Address
- 490 Pulis Avenue Franklin Lakes, Bergen County, New Jersey, 07417 United States

District information
- Grades: Pre-K–8
- Superintendent: Gregorio Maceri
- Business administrator: Dina Messery
- Schools: 4

Students and staff
- Enrollment: 1,200 (as of 2023–24)
- Faculty: 144.1 FTEs
- Student–teacher ratio: 8.3:1

Other information
- District Factor Group: I
- Website: district.franklinlakes.k12.nj.us
| Ind. | Per pupil | District spending | Rank (*) | K-8 average | %± vs. average |
| 1A | Total Spending | $23,294 | 84 | $18,891 | 23.3% |
| 1 | Budgetary Cost | 20,190 | 84 | 14,159 | 42.6% |
| 2 | Classroom Instruction | 13,165 | 84 | 8,659 | 52.0% |
| 6 | Support Services | 3,047 | 80 | 2,167 | 40.6% |
| 8 | Administrative Cost | 1,948 | 78 | 1,547 | 25.9% |
| 10 | Operations & Maintenance | 1,923 | 72 | 1,612 | 19.3% |
| 13 | Extracurricular Activities | 104 | 50 | 104 | 0.0% |
| 16 | Median Teacher Salary | 64,071 | 61 | 61,136 |
Data from NJDoE 2014 Taxpayers' Guide to Education Spending. *Of K-8 districts with more than 750 students. Lowest spending=1; Highest=84

= Franklin Lakes Public Schools =

School district in Bergen County, New Jersey, US

The Franklin Lakes Public Schools are a community public school district serving students in pre-kindergarten through eighth grade from Franklin Lakes, in Bergen County, in the U.S. state of New Jersey.

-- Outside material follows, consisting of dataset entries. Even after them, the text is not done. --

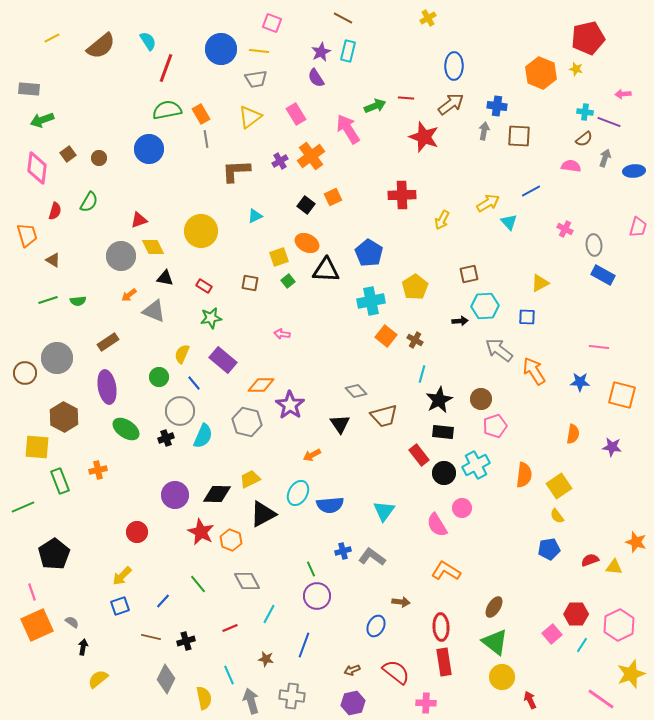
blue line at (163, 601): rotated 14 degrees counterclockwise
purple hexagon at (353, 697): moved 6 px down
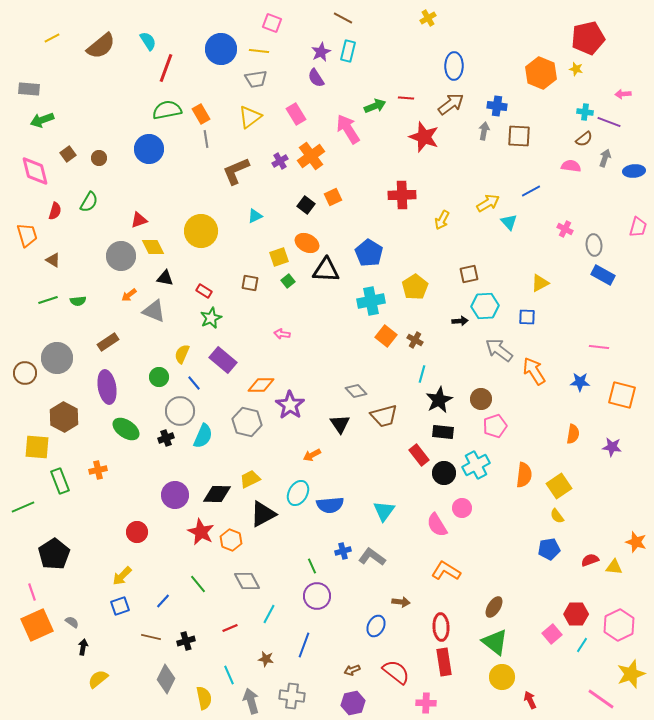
pink diamond at (37, 168): moved 2 px left, 3 px down; rotated 20 degrees counterclockwise
brown L-shape at (236, 171): rotated 20 degrees counterclockwise
red rectangle at (204, 286): moved 5 px down
green star at (211, 318): rotated 15 degrees counterclockwise
green line at (311, 569): moved 1 px right, 3 px up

As of the 2023–24 school year, the district, comprised of four schools, had an enrollment of 1,200 students and 144.1 classroom teachers (on an FTE basis), for a student–teacher ratio of 8.3:1.

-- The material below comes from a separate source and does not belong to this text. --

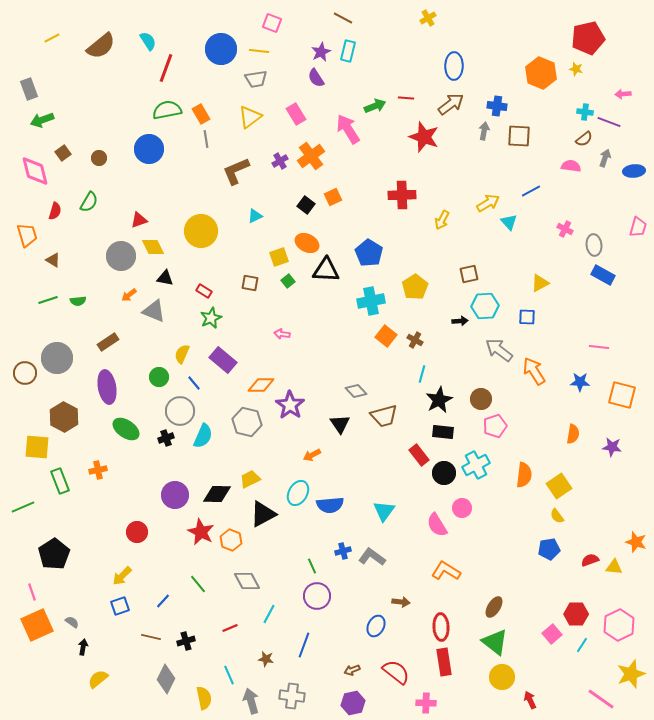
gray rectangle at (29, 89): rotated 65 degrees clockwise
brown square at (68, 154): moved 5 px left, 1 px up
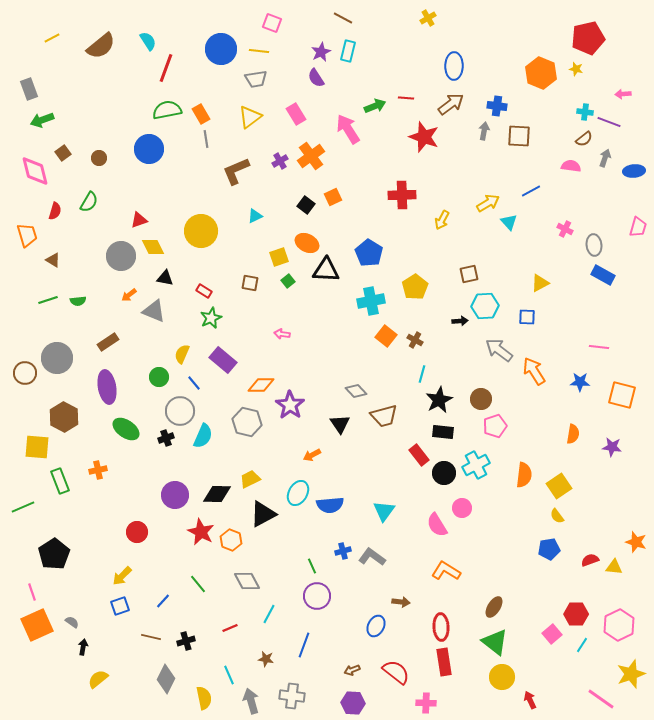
purple hexagon at (353, 703): rotated 15 degrees clockwise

Students in public school for ninth through twelfth grades attend the schools of the Ramapo Indian Hills Regional High School District, a regional district consisting of two four-year public high schools serving students from Franklin Lakes, Oakland and Wyckoff. Before enrolling, students have the option to choose to attend either of the district's high schools. Schools in the high school district (with 2023–24 enrollment data from the National Center for Education Statistics) are
Indian Hills High School, located in Oakland (694 students) and
Ramapo High School, located in Franklin Lakes (1,188 students).

==History==
Prior to the formation of the regional high school district, students from Franklin Lakes had attended Ramsey High School as part of a sending/receiving relationship, until the Ramsey Public School District informed officials from both Franklin Lakes and Wyckoff that the Ramsey school would no longer have space to accommodate out-of-district students after the 1956–57 school year; Oakland, which had sent its students to Pompton Lakes High School, joined Franklin Lakes and Wyckoff in considering a regional school district. The creation of a regional high school was approved in 1954 by all three communities by a margin of 1,060 to 51.

The district had been classified by the New Jersey Department of Education as being in District Factor Group "I", the second-highest of eight groupings. District Factor Groups organize districts statewide to allow comparison by common socioeconomic characteristics of the local districts. From lowest socioeconomic status to highest, the categories are A, B, CD, DE, FG, GH, I and J.

==Awards and recognition==
For the 2005-06 school year, the district was recognized with the "Best Practices Award" by the New Jersey Department of Education for its "Artist Historians" Social Studies program at Franklin Avenue Middle School.

== Schools ==
Schools in the district (with 2023–24 enrollment data from the National Center for Education Statistics) are:
- Elementary schools
- Colonial Road School with 246 students in grades PreK–5
  - Christine Gagliardo, principal
- High Mountain Road School with 297 students in grades PreK–5
  - Jaclyn Bajzath, principal
- Woodside Avenue School with 281 students in grades K–5
  - Ann Jameson, principal
- Middle school
- Franklin Avenue Middle School with 377 students in grades 6–8
  - Joseph Keiser, principal

== Administration ==
Core members of the district's administration are:
- Gregorio Maceri, superintendent
- Dina Messery, business administrator and board secretary

==Board of education==
The district's board of education, comprised of nine members, sets policy and oversees the fiscal and educational operation of the district through its administration. As a Type II school district, the board's trustees are elected directly by voters to serve three-year terms of office on a staggered basis, with three seats up for election each year held (since 2012) as part of the November general election. The board appoints a superintendent to oversee the district's day-to-day operations and a business administrator to supervise the business functions of the district.